Carrie-Anne Moss torna nei panni di Trinity. Foto: Warner Bros.

Tutto questo è un peso notevole, che si carica sulle spalle un sequel atteso da quasi due decenni. Invece di offrire una prova muscolare sul loro mondo e il loro cinema, le sorelle Wachowski ci hanno dato un film che più astutamente ci ricorda quello che Lilly disse ai GLAAD Awards nel 2016: «Se le idee a proposito di identità e trasformazione sono elementi cruciali del nostro lavoro, il fondamento su cui poggiano è sempre e solo l’amore». Resurrections è una love story: tra Neo e Trinity, naturalmente. Ma è anche una variazione sulla precedente triologia che sarebbe potuta venire solo dopo due progetti come Cloud Atlas e Jupiter – Il destino dell’universo, in cui le Wachowski si sono date ancora più a fondo al loro weirdissimo sentimentalismo e alla loro ambizione concettuale. Ed è un film della saga di Matrix che sarebbe potuto arrivare solo dopo vent’anni di ripensamenti.

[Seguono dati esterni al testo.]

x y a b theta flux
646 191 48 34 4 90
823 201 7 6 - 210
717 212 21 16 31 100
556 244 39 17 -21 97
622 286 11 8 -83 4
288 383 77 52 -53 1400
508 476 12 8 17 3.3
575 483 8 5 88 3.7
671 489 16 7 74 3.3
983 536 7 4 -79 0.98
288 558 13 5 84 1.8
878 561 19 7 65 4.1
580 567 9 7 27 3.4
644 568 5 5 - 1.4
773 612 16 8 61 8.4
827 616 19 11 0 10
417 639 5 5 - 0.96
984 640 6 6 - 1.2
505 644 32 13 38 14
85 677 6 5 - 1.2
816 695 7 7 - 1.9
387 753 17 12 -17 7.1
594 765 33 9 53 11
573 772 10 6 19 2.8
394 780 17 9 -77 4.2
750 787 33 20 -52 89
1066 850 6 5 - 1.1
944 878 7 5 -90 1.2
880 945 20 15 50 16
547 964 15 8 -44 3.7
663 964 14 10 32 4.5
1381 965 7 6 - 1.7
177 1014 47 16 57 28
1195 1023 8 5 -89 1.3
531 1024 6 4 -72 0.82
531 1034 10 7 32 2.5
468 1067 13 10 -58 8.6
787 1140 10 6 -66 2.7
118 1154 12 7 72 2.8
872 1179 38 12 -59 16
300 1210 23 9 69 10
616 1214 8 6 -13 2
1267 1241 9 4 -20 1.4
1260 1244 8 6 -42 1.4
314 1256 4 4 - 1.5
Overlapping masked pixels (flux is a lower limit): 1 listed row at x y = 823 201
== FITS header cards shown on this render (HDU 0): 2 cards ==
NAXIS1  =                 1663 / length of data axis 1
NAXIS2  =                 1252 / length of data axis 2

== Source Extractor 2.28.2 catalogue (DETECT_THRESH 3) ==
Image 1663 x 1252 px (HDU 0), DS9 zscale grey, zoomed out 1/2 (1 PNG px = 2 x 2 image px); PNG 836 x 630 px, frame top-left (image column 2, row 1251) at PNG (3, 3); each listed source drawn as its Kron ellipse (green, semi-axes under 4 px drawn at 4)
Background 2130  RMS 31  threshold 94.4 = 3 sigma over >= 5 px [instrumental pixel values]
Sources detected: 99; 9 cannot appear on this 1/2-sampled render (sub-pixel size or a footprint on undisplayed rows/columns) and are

Questo film mi ha commosso e sorpreso molto più di quanto non mi sarei aspettato. Il motore emotivo di Matrix Resurrections è solenne e travolgente. All’inizio può sembrare un po’ stucchevole. Poi il personaggio di Jonathan Groff, come quello di Keanu Reeves, diventa quello che “è”, e cade il velo posto sulle visioni (no: le allucinazioni) che il film fin dall’inizio aveva messo in campo. Le scene di combattimento sono ben coreografate e psicologicamente funzionali – fino alla fine. Che è un insieme di emozioni sincere e di azione splendidamente messa in scena, corpi fatti a pezzi con il semplice gesto di una mano e altri trasformati in bombe senzienti. Come i suoi predecessori, Resurrections riesce a far implodere le sue multiple dimensioni di senso regalandoci al tempo stesso una storia lineare. Alla fine, tutto fa i conti con la scelta che ogni personaggio di questo franchise ha fatto sullo stare dal lato del bene, prima di farsi inghiottire dall’“altro” mondo. È una scelta su chi si vuole essere. E se Matrix ti dice che il destino del mondo è direttamente legato a questa scelta, tu continui a crederci. Oggi anche più di allora.